L’actualité des plastiques agricoles ne se réduit pas à la crise du recyclage des films. Les filières de collecte continuent à se développer pour apporter des solutions de gestion de la fin de vie à l’ensemble des produits existants. Demandée depuis longtemps par les agriculteurs, la filière de collecte des gaines souples d’irrigation (GSI) a démarré le 1er septembre 2018. Une éco-contribution a été fixée à 75 euros la tonne. Les opérations de collecte débuteront le 1er avril 2019. Cette nouvelle filière permettra d’améliorer la gestion des plastiques usagés pour les maraîchers, en particulier sur le melon et la tomate, qui constituent l’essentiel de la consommation de gaines d’irrigation minces.
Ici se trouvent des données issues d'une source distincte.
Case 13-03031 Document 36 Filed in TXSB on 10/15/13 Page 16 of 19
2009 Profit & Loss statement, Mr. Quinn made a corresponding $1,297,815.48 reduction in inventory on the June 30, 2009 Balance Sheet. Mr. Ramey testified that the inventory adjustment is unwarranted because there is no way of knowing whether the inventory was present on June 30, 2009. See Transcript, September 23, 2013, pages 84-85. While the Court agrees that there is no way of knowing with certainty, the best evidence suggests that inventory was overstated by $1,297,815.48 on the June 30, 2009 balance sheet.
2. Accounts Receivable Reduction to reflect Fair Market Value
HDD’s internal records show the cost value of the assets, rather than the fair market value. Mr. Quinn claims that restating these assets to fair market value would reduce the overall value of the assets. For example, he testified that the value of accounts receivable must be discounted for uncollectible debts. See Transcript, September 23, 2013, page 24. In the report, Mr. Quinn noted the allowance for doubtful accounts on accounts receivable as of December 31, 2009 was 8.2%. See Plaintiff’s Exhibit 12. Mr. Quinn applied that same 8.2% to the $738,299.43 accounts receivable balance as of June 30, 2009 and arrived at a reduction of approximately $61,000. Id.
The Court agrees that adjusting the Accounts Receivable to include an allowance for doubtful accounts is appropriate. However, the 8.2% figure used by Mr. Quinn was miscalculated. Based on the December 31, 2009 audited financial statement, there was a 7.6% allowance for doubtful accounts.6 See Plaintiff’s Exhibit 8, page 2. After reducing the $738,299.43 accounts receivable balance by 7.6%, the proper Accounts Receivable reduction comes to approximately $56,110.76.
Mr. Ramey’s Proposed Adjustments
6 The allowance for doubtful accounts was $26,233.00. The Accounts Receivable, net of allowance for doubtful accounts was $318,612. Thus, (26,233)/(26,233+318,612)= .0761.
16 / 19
Plus de 250 tonnes de gaines devraient être collectées en 2019, soit un taux de collecte de plus de 20 %. Près de 100 % des graines seront recyclées. Adivalor vise les 850 tonnes d’ici à cinq ans. Le plastique une fois recyclé, peut être incorporé dans la fabrication de nouvelles gaines agricoles. Ce sera le principal débouché. Dans le domaine des filets paragrêle, la filière compte atteindre des taux de collecte comparables à ceux des films, au-dessus de 75 %. Pour 2019, les objectifs portent sur plus de 50 % de collecte. Les gisements seront recyclés à 100 % C’est un programme encore jeune. Ce produit est facile à recycler car peu souillé. Plusieurs applications sont possibles, la plus emblématique étant son intégration dans des pièces de mobilier urbain, en partenariat avec la société MP Industries, à Gardanne. D’autres projets de collecte sont à l’étude comme les mandrins de bobines, les filets anti-insectes, et les films non-tissés aujourd’hui non collectés. La plasticulture française s’est engagée dans une plus grande incorporation de résines recyclées dans les produits neufs. Si le taux de 25 % a été avancé à l’horizon 2025 dans le cadre de la FREC, les premières prévisions indiquent que ce taux devrait être atteint plus rapidement.
*Le projet collaboratif de R&D, RAFU, a été développé entre 2011 et 2014, à l’initiative du CPA, et accompagné d’Adivalor, de Suez, d’Invenio, de Coved et de Jaulent.